= Gia'na Garel =

American writer and producer

Gia'na Garel is a writer, producer, filmmaker, composer and entertainment consultant based in New York City. From 2005 to 2009, she co-hosted an entertainment-oriented Air America Radio program, On the Real, with pioneer rap artist Chuck D.

In addition to screenwriting, she is author of the essay "The Sound of Freedom", co-wrote the essay "Record of Failure" with Chuck D, and had a show transcript: DMC; published in the 2006 New York Times bestselling anthology The Air America Playbook... alongside such personalities as Rachel Maddow, Al Franken, Janeane Garofalo, David Bender, and Robert F. Kennedy Jr.

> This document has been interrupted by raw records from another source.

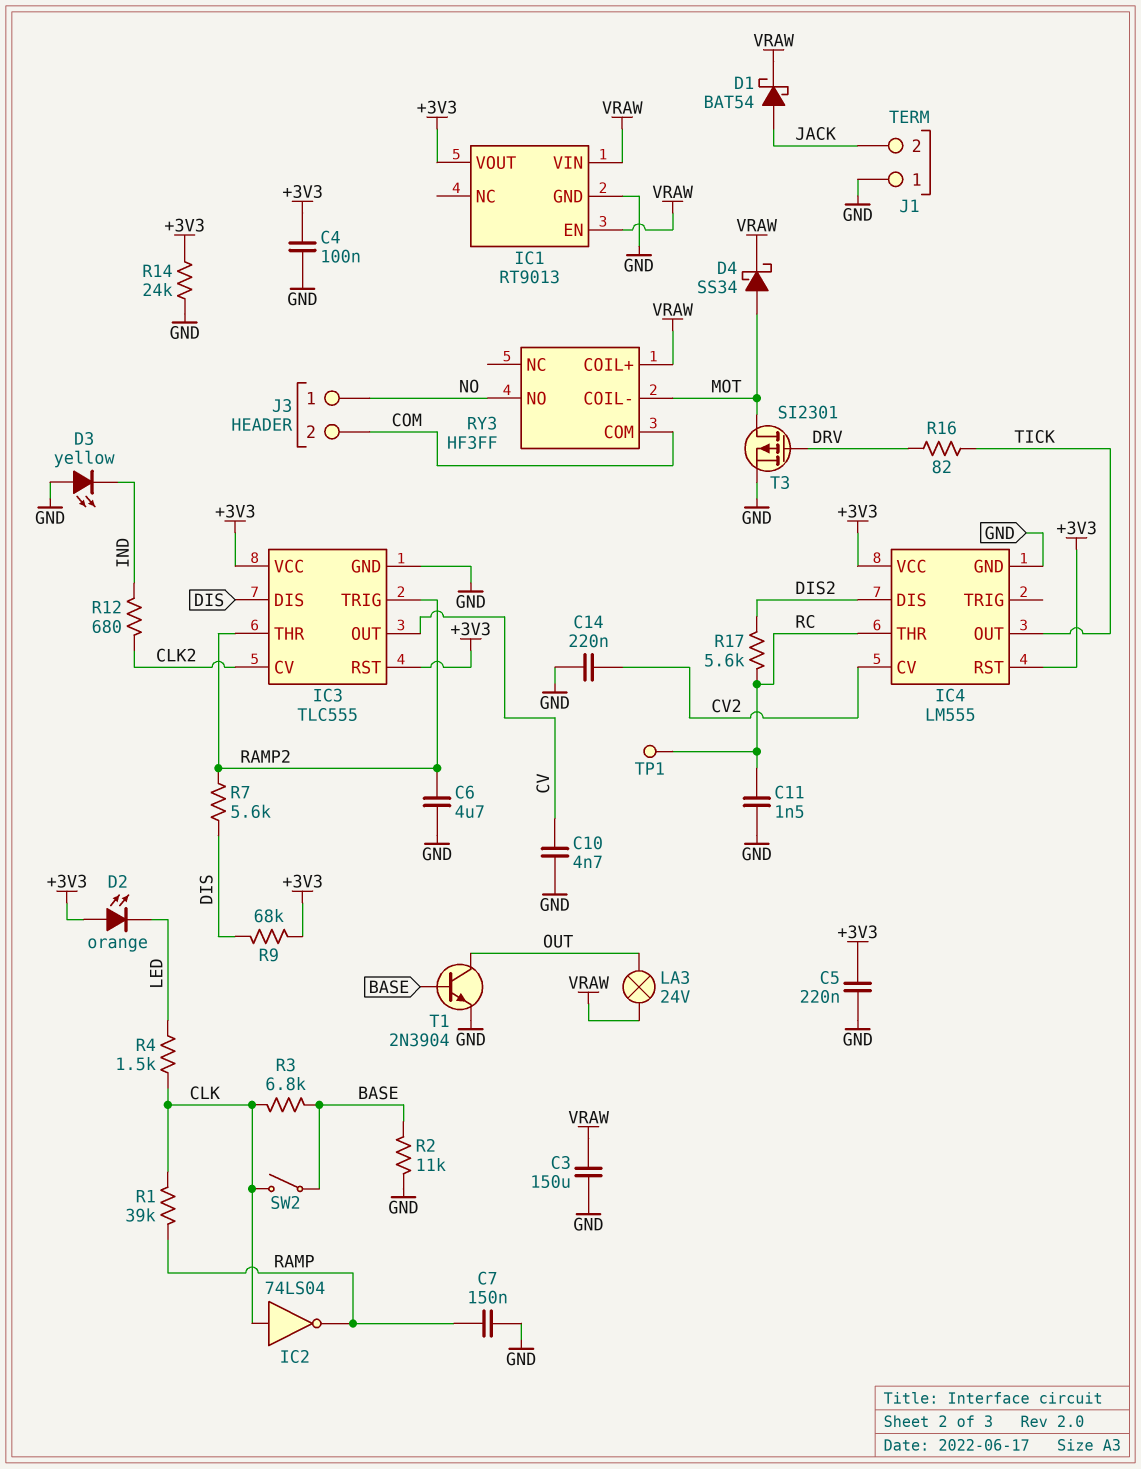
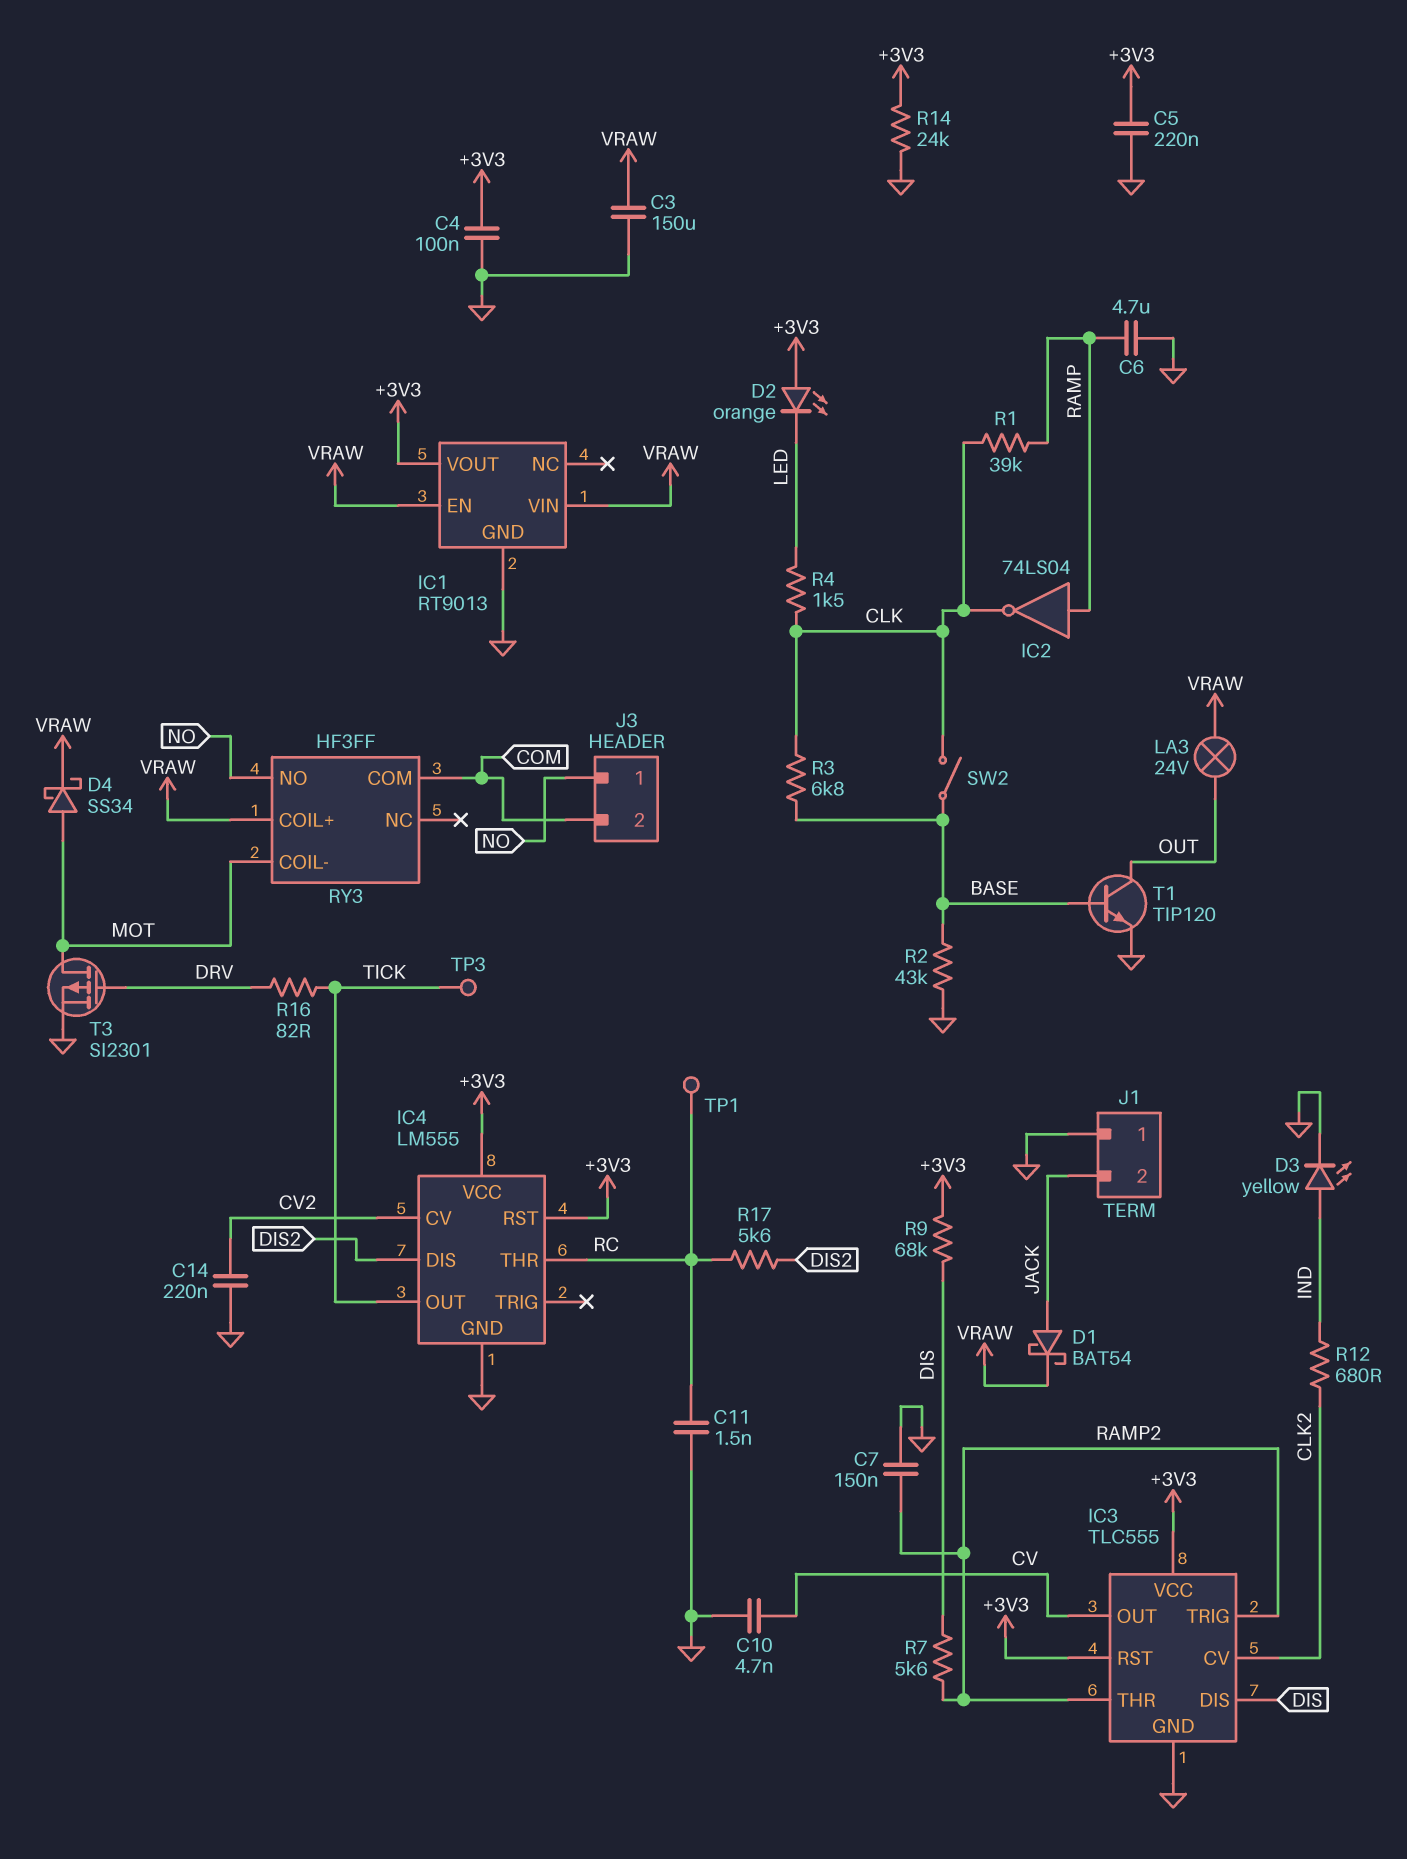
C6: 4.7uF (GND, RAMP2) -> 4.7uF (GND, RAMP)
C7: 150nF (GND, RAMP) -> 150nF (GND, RAMP2)
D3: LED yellow (A GND, K IND) -> LED yellow (A IND, K GND)
IC2: NOT 74LS04 (in CLK, out RAMP) -> NOT 74LS04 (in RAMP, out CLK)
R2: 11k (BASE, GND) -> 43k (BASE, GND)
T1: NPN 2N3904 (B BASE, C OUT, E GND) -> NPN TIP120 (B BASE, C OUT, E GND)
TP3: none -> test point (TICK)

She was mentioned in a roll call of female filmmakers in the books Black American Cinema by Manthia Diawara; and in Deep Sightings & Rescue Missions: Fiction, Essays, & Conversations by Toni Cade Bambara – edited by Toni Morrison.

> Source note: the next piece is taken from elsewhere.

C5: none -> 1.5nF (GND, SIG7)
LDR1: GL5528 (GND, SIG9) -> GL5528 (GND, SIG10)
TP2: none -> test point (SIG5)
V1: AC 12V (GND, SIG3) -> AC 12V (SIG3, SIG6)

Traveling internationally from the Middle East to Eastern Europe, she compiled audio documentaries and interviews, such as with Holocaust survivor Eva Kor on forgiveness and world peace, for her indie radio segments—"Everywhere with Gia’na Garel", in addition to others on music.

As of 2014, she also began announcing and voicing for Progressive Voices Network.